The Red Sweater Review Of Instapaper’s Archiving Of John Siracusa’s Review Of Mountain Lion 10.8
July 26th, 2012Instapaper developer Marco Arment responded to the latest installment of John Siracusa’s famously elaborate Mac OS X reviews with an amusing, fairly elaborate review of the review itself. Each is worth reading, or at a minimum, each is worth reading later.
Siracusa’s article is particularly suitable to archiving for later perusal, as it clocks in at a whopping 24 “web pages.” Arment estimated it took him around two hours to read. Given my busy schedule and poor attention span, I suspect this will be split up into several shifts, reading a little bit when I get the chance.
Multi-page articles used to be a bugaboo for Instapaper. Faced with an article like Siracusa’s, it would happily save it to your reading list, but when you sat down to dig into the story, you’d be vexed to find you were stuck with only the first of 24 pages. Happily, in March of this year, the Instapaper bookmarklet was updated to support multi-page archival.
I have an Instapaper keyboard shortcut wired up, so when I’m looking at a page I want to read later, I just press control-p, and up comes Instapaper’s friendly “Saving” panel. When it’s saving a multi-page article, it updates the UI while it cranks through the pages.
I pressed the keyboard shortcut on Siracusa’s article, and settled in for a relatively long Instapapering lull. To my surprise, the save panel appeared and disappeared almost instantly. Uh oh, has Marco screwed up multi-page archiving for a canonical example of its usefulness? On an article that he himself has drawn additional attention to?
Nope. All the pages are there. I confirmed through Instapapaper that the complete, gloriously long article would be waiting for me on my subway ride later this morning. Kudos to Instapaper!
But how did it happen so quickly? Does Marco special-case certain popular pages like this in an effort to boost perceived performance? Or perhaps one of the subtle improvements over the years has been some kind of automatic server-side de-duping of archives. This would save Marco a bunch of space on his servers while also improving performance for users.
Archiving Advice
However Instapaper did it, archiving John Siracusa’s review of Mountain Lion 10.8 with Instapaper was, ahem, instant and complete. Would archive again.
July 26th, 2012 at 10:33 am
This is all good, but what I really want to know is… Will it blend? ;-)

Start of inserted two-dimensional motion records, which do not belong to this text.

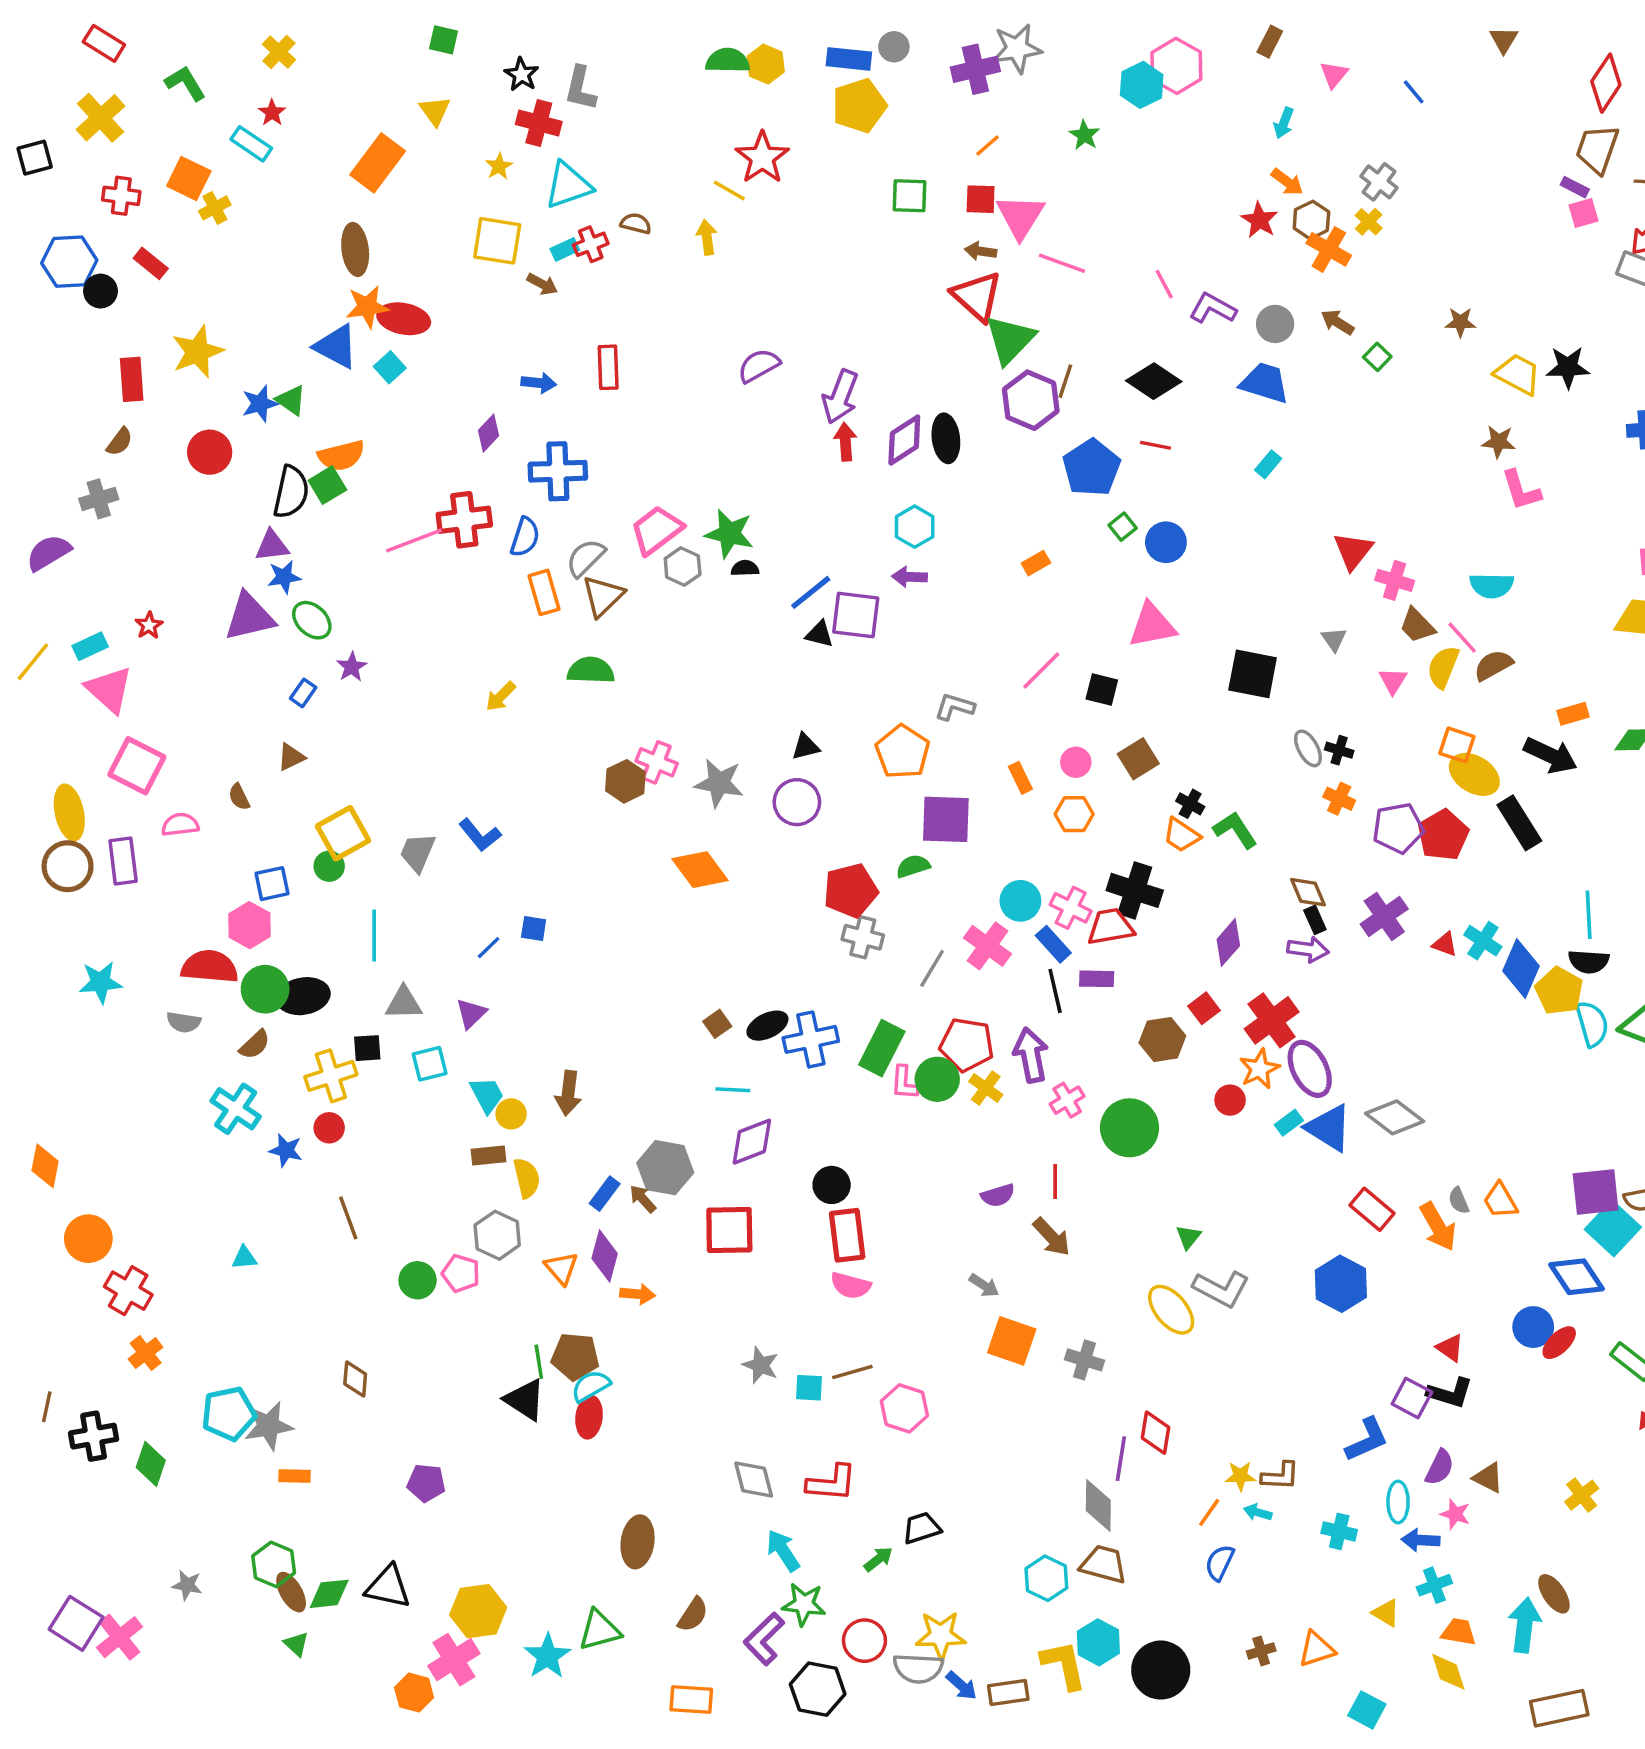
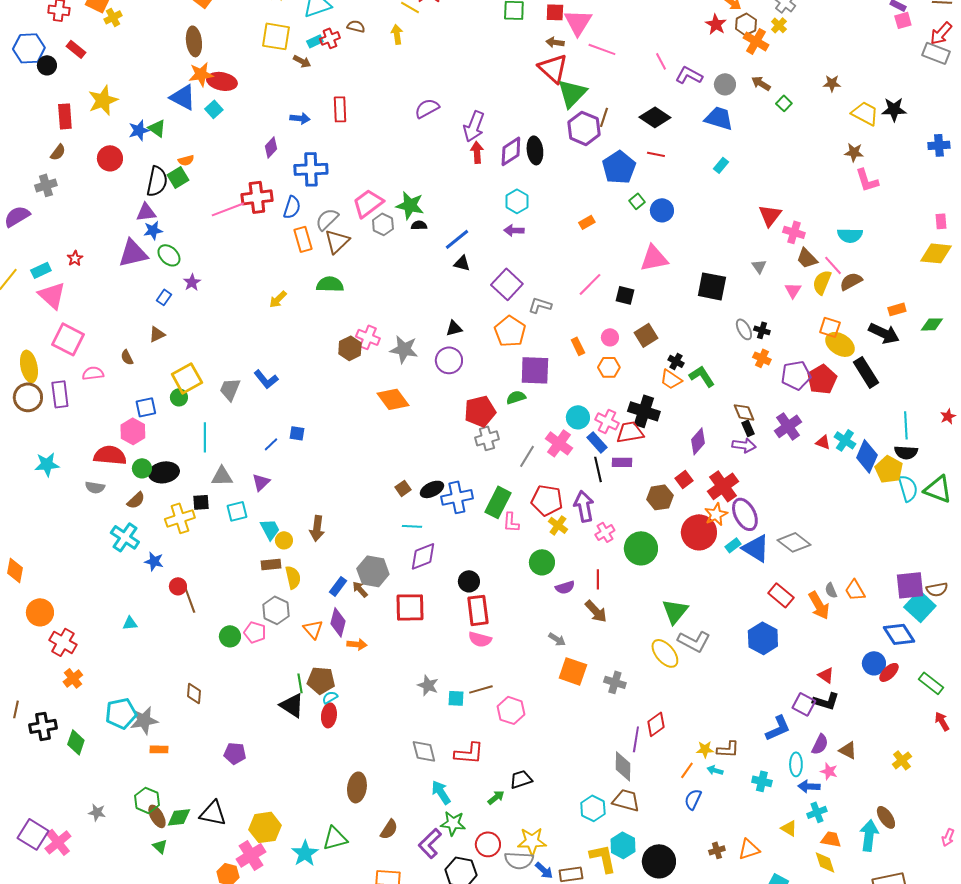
orange semicircle: (341, 456) -> (186, 160), size x0.6
purple square: (856, 615) -> (507, 284), moved, turned 36
gray cross: (863, 937) -> (487, 438), turned -30
green circle: (265, 989) -> (142, 468), size x0.7
green circle: (937, 1079) -> (542, 562), moved
red circle: (1230, 1100) -> (699, 532), size x2.0
red circle: (329, 1128) -> (178, 586), moved
green triangle: (1188, 1237) -> (675, 611), size x1.8
cyan semicircle: (591, 1386) -> (330, 697), size x0.7
red diamond: (1156, 1433) -> (656, 724), turned 45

July 26th, 2012 at 10:54 am
When I added multipage support, I wrote it in both the bookmarklet and the server-side crawler so that people’s multipage saves would still work from API clients that don’t execute the bookmarklet code (such as Twitter and RSS clients).

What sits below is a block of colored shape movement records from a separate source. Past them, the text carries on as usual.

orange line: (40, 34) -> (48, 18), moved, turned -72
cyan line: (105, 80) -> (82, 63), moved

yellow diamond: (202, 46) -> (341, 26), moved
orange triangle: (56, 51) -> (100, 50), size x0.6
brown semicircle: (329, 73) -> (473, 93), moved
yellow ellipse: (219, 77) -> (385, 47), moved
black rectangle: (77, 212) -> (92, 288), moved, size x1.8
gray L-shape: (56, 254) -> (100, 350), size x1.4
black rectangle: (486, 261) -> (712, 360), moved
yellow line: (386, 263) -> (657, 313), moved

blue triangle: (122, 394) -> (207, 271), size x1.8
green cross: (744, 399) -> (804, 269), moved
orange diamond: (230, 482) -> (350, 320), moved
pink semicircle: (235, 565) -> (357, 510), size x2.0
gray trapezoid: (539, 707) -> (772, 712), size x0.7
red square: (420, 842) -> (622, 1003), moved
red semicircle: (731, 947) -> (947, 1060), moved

Only the bookmarklet can save pages behind a login barrier, but Ars doesn’t require a login. And there’s a weird Javascript bug in Safari that often crashes the tab when the bookmarklet tries to crawl the high number of pages in a Siracusa review on Ars. So, for Ars, the server-side multipage crawling is the most reliable option.
The night before Siracusa’s review was published, I added a new, as-yet-undocumented option to Instapaper’s bodytext configurations, “always_fetch_from_server”, and set that to “yes” for Ars Technica. This forces the bookmarklet to skip its content-capturing and multipage-fetching routines and just send the URL so the server will crawl it.

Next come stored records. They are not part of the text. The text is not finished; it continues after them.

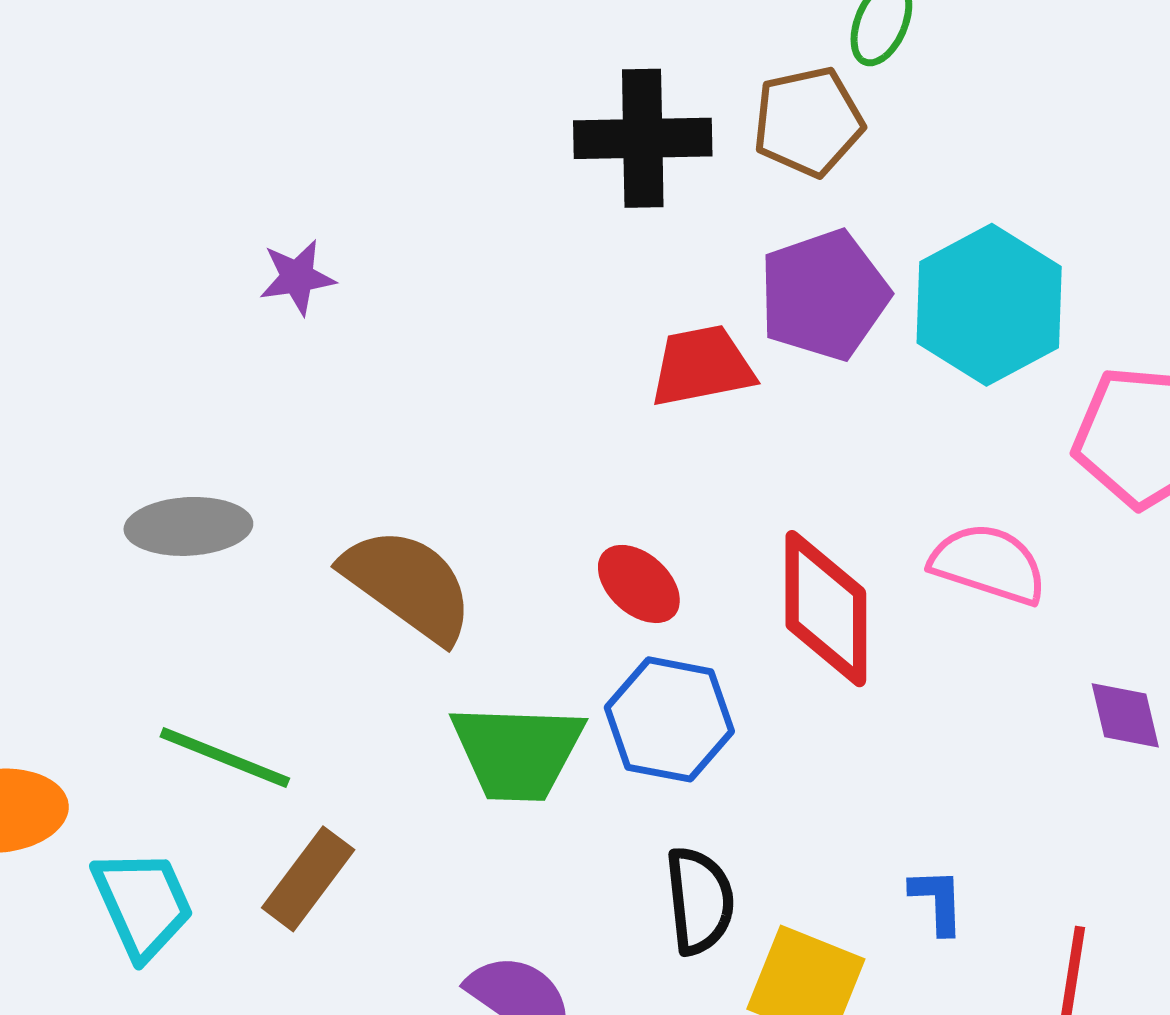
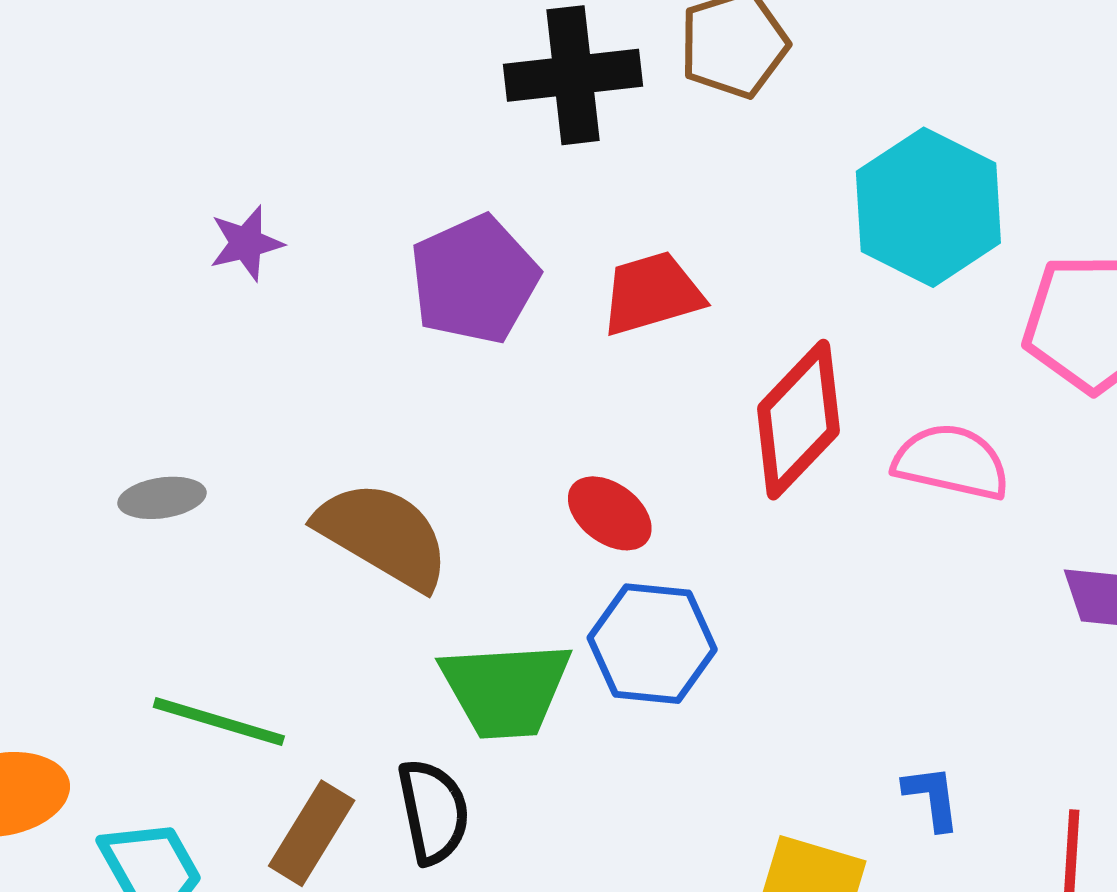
purple pentagon: (824, 295) -> (474, 280), moved
gray ellipse: (188, 526) -> (162, 498), size x0.7
red diamond: (826, 609) -> (798, 420), moved, turned 49
black semicircle: (700, 901) -> (433, 812), moved

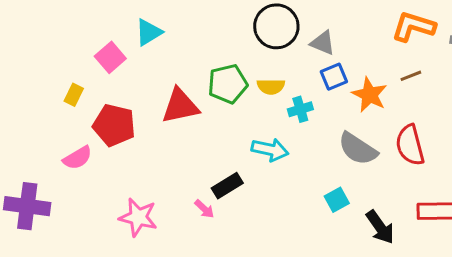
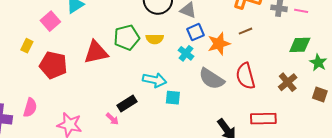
orange star: (370, 95) -> (219, 44), turned 30
cyan cross: (300, 109) -> (186, 53), moved, turned -35
pink semicircle: (78, 158) -> (30, 108), moved, turned -42
cyan square: (337, 200) -> (173, 98), moved, turned 35

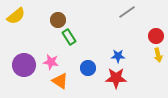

Unfortunately, the bookmarklet doesn’t provide any indication to the user that this has happened. I’ll try to figure out a good solution to that.
July 26th, 2012 at 10:56 am
I think he said on Build and Analyse that he doesn’t save identical articles multiple times.
July 30th, 2012 at 6:42 am
I was waiting for someone to review Marco’s review of Siracusa”™s review! Sadly, I think you could have done a more detailed analysis of Marco’s deconstruction of Siracusa”™s latest work. I must conclude that you can be easily distracted by shiny new features. Perhaps another reader here can provide additional insight by reviewing my review of your review of Marco’s review of John’s review.